Hence, I believe this to be safe but a confirmation from Tejun would be
nice. I would continue digging but this looks like an initialisation path
so I'll move on to the next patch rather than spending more time.
> Cc: Tejun Heo <[email protected]>
> Cc: Christoph Lameter <[email protected]>
> Signed-off-by: Minchan Kim <[email protected]>
> ---
> mm/percpu.c | 2 +-
> 1 files changed, 1 insertions(+), 1 deletions(-)
>
> diff --git a/mm/percpu.c b/mm/percpu.c
> index 768419d..ec3e671 100644
> --- a/mm/percpu.c
> +++ b/mm/percpu.c
> @@ -720,7 +720,7 @@ static int pcpu_alloc_pages(struct pcpu_chunk *chunk,
> for (i = page_start; i < page_end; i++) {
> struct page **pagep = &pages[pcpu_page_idx(cpu, i)];
>
> - *pagep = alloc_pages_node(cpu_to_node(cpu), gfp, 0);
> + *pagep = alloc_pages_exact_node(cpu_to_node(cpu), gfp, 0);
> if (!*pagep) {
> pcpu_free_pages(chunk, pages, populated,
> page_start, page_end);
> --
> 1.7.0.5
>
--
Mel Gorman
Part-time Phd Student Linux Technology Center
University of Limerick IBM Dublin Software Lab
On Wed, Apr 14, 2010 at 12:25:00AM +0900, Minchan Kim wrote:
> alloc_slab_page never calls alloc_pages_node with -1.
Are you certain?
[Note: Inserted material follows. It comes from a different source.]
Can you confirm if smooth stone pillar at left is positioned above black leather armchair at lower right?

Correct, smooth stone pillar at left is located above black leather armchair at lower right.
What about
__kmalloc
-> slab_alloc (passed -1 as a node from __kmalloc)
-> __slab_alloc
-> new_slab
-> allocate_slab
-> alloc_slab_page
> It means node's validity check is unnecessary.
> So we can use alloc_pages_exact_node instead of alloc_pages_node.
> It could avoid comparison and branch as 6484eb3e2a81807722 tried.
>
> Cc: Christoph Lameter <[email protected]>
> Signed-off-by: Minchan Kim <[email protected]>
> ---
> mm/slub.c | 2 +-
> 1 files changed, 1 insertions(+), 1 deletions(-)
>
> diff --git a/mm/slub.c b/mm/slub.c
> index b364844..9984165 100644
> --- a/mm/slub.c
> +++ b/mm/slub.c
> @@ -1084,7 +1084,7 @@ static inline struct page *alloc_slab_page(gfp_t flags, int node,
> if (node == -1)
> return alloc_pages(flags, order);
> else
> - return alloc_pages_node(node, flags, order);
> + return alloc_pages_exact_node(node, flags, order);
> }
>
> static struct page *allocate_slab(struct kmem_cache *s, gfp_t flags, int node)
> --
> 1.7.0.5
>
--
Mel Gorman
Part-time Phd Student Linux Technology Center
University of Limerick IBM Dublin Software Lab
On Wed, Apr 14, 2010 at 12:25:01AM +0900, Minchan Kim wrote:
> if node_state is N_HIGH_MEMORY, node doesn't have -1.
Also, if node_state is called with -1, a negative index is being checked in
a bitmap and that would be pretty broken in itself. I can't see a problem
with this patch.
Reviewed-by: Mel Gorman <[email protected]>
> It means node's validity check is unnecessary.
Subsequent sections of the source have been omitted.